Cast iron used in rails proved unsatisfactory because it was brittle and broke under heavy loads. The wrought iron invented by John Birkinshaw in 1820 replaced cast iron. Wrought iron, usually simply referred to as "iron", was a ductile material that could undergo considerable deformation before breaking, making it more suitable for iron rails. But iron was expensive to produce until Henry Cort patented the puddling process in 1784. In 1783 Cort also patented the rolling process, which was 15 times faster at consolidating and shaping iron than hammering.[17] These processes greatly lowered the cost of producing iron and rails. The next important development in iron production was hot blast developed by James Beaumont Neilson (patented 1828), which considerably reduced the amount of coke (fuel) or charcoal needed to produce pig iron.[18] Wrought iron was a soft material that contained slag or dross.

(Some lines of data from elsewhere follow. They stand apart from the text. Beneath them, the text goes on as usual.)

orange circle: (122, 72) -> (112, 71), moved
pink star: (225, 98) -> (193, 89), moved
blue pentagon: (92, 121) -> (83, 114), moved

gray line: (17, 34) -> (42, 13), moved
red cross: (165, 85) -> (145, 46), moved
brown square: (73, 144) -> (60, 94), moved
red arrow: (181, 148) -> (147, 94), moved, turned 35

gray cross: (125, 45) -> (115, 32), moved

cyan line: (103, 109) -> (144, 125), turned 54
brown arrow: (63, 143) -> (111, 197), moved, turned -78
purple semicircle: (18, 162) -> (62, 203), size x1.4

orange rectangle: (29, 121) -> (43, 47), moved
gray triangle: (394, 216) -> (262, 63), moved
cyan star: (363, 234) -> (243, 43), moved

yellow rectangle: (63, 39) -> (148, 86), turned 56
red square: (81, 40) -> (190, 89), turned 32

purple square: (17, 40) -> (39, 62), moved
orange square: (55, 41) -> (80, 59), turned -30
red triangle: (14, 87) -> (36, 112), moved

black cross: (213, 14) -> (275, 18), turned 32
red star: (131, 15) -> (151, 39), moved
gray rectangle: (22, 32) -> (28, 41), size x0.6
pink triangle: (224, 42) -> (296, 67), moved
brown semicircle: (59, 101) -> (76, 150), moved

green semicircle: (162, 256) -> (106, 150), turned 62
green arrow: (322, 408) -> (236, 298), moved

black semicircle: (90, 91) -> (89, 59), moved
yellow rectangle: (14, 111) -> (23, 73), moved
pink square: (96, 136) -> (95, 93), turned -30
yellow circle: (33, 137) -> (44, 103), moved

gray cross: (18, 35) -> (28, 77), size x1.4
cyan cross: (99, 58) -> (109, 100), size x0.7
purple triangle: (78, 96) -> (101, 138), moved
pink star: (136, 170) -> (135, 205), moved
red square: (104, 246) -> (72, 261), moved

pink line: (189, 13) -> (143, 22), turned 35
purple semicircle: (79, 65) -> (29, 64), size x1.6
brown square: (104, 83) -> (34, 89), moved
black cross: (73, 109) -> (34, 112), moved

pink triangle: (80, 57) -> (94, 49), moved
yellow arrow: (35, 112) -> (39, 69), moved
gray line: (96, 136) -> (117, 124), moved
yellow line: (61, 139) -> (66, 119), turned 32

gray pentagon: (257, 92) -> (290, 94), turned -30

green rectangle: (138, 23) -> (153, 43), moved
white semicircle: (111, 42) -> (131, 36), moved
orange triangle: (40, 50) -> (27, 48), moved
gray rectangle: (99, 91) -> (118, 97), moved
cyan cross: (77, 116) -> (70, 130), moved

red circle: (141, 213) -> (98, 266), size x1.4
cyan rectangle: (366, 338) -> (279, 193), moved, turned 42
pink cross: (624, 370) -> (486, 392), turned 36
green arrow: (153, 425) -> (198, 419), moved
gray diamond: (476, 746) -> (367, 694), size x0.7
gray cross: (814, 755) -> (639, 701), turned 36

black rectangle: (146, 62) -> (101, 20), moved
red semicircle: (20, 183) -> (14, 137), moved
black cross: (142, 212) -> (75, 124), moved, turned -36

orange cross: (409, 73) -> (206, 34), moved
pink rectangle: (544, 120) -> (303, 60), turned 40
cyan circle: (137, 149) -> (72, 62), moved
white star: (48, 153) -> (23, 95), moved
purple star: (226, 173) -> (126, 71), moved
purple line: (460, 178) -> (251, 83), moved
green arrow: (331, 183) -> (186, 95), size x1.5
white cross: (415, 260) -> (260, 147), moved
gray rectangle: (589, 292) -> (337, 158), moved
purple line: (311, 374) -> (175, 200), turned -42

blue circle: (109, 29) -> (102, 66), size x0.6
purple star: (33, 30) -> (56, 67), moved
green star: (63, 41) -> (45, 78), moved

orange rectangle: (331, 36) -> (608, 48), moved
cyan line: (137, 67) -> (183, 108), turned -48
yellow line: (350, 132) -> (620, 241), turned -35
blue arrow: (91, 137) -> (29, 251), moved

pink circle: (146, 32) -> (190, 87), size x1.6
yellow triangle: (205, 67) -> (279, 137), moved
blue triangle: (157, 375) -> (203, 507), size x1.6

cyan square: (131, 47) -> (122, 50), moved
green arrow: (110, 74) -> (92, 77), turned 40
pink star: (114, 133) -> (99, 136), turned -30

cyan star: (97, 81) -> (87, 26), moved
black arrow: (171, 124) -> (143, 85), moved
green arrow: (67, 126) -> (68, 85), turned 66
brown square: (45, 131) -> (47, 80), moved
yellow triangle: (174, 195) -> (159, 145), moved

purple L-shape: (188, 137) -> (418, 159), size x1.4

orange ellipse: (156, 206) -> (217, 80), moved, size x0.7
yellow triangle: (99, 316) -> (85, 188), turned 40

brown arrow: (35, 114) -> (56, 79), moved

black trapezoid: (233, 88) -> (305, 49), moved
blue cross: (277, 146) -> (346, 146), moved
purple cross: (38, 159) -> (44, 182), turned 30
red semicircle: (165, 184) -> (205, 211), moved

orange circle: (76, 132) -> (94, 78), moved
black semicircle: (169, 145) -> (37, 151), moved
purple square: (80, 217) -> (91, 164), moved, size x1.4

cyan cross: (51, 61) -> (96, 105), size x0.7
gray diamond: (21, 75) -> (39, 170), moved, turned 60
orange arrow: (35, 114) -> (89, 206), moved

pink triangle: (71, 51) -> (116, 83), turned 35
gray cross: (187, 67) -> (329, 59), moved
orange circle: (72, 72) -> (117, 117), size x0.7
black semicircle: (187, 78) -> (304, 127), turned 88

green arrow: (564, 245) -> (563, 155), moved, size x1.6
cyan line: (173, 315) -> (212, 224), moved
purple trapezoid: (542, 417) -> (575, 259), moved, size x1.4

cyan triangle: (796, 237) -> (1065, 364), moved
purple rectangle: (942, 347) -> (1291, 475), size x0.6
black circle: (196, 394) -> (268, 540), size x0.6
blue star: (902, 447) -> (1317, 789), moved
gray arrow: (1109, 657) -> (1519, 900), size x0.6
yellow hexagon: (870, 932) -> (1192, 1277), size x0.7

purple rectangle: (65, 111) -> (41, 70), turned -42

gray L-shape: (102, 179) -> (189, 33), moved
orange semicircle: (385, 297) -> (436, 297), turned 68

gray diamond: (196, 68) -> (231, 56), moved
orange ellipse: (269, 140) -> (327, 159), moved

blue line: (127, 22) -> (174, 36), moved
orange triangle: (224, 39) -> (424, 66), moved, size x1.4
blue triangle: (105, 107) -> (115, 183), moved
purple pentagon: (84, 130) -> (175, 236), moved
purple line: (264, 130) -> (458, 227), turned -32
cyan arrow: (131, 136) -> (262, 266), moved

The softness and dross tended to make iron rails distort and delaminate and they lasted less than 10 years. Sometimes they lasted as little as one year under high traffic. All these developments in the production of iron eventually led to the replacement of composite wood/iron rails with superior all-iron rails.The introduction of the Bessemer process, enabling steel to be made inexpensively, led to the era of great expansion of railways that began in the late 1860s. Steel rails lasted several times longer than iron.[19][20][21] Steel rails made heavier locomotives possible, allowing for longer trains and improving the productivity of railroads.[22] The Bessemer process introduced nitrogen into the steel, which caused the steel to become brittle with age. The open hearth furnace began to replace the Bessemer process near the end of the 19th century, improving the quality of steel and further reducing costs. Thus steel completely replaced the use of iron in rails, becoming standard for all railways.